Heyyyy…Witcher 1 had pretty awesome rhythm combat….*cricket sounds*. But really I actually didn’t mind it since it was literally my first CRPG.Hmm, so he's calling out anyone who DOESN'T experiment with all the mechanics in a game, and they can't criticize how difficult a certain boss is or the game itself is bad? And to top it off, he's blaming soulsborne games for influencing us to accept its type of combat as the norm and making us hate other action games?
That sounds like an assumption that we can't tell or enjoy different game styles, which is a complete bullshit. I'm pretty sure I enjoyed Souls, GOW, DMC 5, and Arkham games all the same. And all of them play completely differently. I didn't need to experiment with all the options I had in DMC 5 (I didn't know there were so many possibilities as pointed out in the video), but I still enjoyed it.
By the same logic he calls people out for, can't it be argued the guy is doing the same? If the game allows us to stay vanilla and basic, why can't we enjoy that. Like, what is up with this obsession of creativity beating familiarity? Does this guy even consider giving so much room for experimentation can overwhelm a player? I recently gave up on finishing BOTW and didn't even bother touching TOTK, because both games seems to actively punish me for not being creative by making everything more challenging.
And I'm willing to bet this guy haven't touched games that are REALLY dull in terms of combat; Thor: God of Thunder (The 2011 movie tie-in game), Witcher 1 (great story tho), The 2021 Avengers game, and a bunch of other games I probably can't think of right now.
Anyways the video…I get what he’s getting at, that old school hack n slash action games he feels are being underrepresented or misrepresented often have intrinsically higher skill ceilings than other more “modern” action-esque games that seem to be journalist darlings, but that’s really no different than the FGC being its own hardcore thing separate from the mainstream appeal of many fighting games. The average player won’t even know or care about frame data, and even if journalists made a point of covering this stuff in depth, you can only lead a horse to water. So much of game journalism is at a plateau that should not be the end-all, be-all of anything. The rest usually gets caught up in and spun amongst respective fanatics into internet pissing contests.

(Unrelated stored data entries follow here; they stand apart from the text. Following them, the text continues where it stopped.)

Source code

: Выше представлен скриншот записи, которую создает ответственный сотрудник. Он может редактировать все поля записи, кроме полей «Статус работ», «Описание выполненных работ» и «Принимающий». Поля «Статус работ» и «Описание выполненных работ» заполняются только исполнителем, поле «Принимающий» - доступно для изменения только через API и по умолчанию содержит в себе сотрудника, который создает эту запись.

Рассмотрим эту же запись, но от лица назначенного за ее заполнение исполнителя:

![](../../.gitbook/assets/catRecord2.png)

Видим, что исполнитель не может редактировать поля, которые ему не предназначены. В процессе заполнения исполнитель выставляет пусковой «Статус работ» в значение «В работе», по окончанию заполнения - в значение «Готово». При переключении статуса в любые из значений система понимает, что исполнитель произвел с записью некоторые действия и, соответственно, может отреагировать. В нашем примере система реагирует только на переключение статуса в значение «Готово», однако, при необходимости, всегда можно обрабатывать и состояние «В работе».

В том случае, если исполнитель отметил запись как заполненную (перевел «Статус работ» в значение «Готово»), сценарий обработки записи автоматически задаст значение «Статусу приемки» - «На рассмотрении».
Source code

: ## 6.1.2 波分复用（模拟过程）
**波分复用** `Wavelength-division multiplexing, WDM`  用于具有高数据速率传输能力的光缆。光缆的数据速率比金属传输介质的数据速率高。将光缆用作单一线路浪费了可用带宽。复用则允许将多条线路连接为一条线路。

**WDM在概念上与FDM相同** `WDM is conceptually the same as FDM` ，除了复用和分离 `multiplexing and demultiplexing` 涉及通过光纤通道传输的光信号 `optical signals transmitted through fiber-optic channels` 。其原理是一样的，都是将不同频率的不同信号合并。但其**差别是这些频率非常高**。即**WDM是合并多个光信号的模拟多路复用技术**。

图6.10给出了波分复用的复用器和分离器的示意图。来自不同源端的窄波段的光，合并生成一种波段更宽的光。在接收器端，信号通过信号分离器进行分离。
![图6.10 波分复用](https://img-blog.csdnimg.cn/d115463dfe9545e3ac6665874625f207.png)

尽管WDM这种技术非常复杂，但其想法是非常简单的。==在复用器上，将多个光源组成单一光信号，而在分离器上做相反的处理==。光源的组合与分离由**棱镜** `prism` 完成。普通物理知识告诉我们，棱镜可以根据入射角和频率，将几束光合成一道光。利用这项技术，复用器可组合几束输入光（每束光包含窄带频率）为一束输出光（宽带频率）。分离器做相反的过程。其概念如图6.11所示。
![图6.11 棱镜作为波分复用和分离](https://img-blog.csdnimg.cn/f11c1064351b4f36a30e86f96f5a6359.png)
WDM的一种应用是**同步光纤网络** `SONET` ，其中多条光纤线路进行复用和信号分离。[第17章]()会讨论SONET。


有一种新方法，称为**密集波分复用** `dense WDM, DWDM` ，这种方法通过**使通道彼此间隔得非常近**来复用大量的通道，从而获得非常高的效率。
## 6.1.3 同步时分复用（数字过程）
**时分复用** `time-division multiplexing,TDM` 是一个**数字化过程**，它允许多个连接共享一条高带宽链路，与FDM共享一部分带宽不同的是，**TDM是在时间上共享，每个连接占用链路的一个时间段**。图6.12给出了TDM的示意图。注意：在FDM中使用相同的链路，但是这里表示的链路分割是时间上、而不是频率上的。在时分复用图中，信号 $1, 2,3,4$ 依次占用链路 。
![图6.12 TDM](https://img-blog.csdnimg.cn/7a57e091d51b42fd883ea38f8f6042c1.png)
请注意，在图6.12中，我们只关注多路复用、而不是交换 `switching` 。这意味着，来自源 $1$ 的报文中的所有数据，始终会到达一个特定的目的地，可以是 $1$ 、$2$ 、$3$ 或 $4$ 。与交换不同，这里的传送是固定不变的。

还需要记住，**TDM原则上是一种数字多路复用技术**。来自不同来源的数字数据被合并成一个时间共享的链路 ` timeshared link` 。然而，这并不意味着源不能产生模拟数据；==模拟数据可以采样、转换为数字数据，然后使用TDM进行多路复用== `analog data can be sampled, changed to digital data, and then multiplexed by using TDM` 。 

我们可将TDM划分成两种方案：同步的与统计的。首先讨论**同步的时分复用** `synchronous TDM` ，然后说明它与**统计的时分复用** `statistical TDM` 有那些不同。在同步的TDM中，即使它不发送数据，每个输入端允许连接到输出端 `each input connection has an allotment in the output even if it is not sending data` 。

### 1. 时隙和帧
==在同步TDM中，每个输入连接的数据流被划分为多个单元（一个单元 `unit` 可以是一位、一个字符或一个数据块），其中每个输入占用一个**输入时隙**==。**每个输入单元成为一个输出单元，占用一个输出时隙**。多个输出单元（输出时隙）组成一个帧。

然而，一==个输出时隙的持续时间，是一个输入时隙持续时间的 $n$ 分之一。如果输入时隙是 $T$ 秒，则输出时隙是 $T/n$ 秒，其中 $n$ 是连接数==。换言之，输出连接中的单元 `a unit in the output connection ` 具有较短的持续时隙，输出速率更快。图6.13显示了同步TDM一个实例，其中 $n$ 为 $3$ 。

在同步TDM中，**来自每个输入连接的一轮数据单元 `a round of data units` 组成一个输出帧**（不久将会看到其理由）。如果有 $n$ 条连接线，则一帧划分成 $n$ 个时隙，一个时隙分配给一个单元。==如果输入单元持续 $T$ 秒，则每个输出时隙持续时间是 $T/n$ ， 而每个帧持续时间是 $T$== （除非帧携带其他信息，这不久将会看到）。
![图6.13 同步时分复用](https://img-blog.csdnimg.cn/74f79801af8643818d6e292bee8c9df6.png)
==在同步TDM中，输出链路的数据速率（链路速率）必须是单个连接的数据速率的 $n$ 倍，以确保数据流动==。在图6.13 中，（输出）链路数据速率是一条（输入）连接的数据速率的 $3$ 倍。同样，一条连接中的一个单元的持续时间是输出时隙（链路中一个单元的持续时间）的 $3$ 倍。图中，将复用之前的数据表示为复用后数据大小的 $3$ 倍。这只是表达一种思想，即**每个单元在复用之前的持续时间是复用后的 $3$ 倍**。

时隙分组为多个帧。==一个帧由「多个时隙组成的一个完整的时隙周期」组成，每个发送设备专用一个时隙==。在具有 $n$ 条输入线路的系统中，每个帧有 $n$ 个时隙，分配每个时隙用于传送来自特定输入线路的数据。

The video would be more effective if it stuck to objective commentary but ends up devolving into psychobabble and meme jokes to veil the conjecture. For example much of the the games he mentions that “force the player to use their moves” or “everything in their toolkit” is nonsensical, because none of the examples he said journalists fawn over do that either. They all allow for experimentation, but the focus is less on style/combos and more on what kills enemies more effectively. Saying people are playing these games like it’s “a job” vs “an experience” is just opinionated heresy that could be flipped either way depending on who’s watching.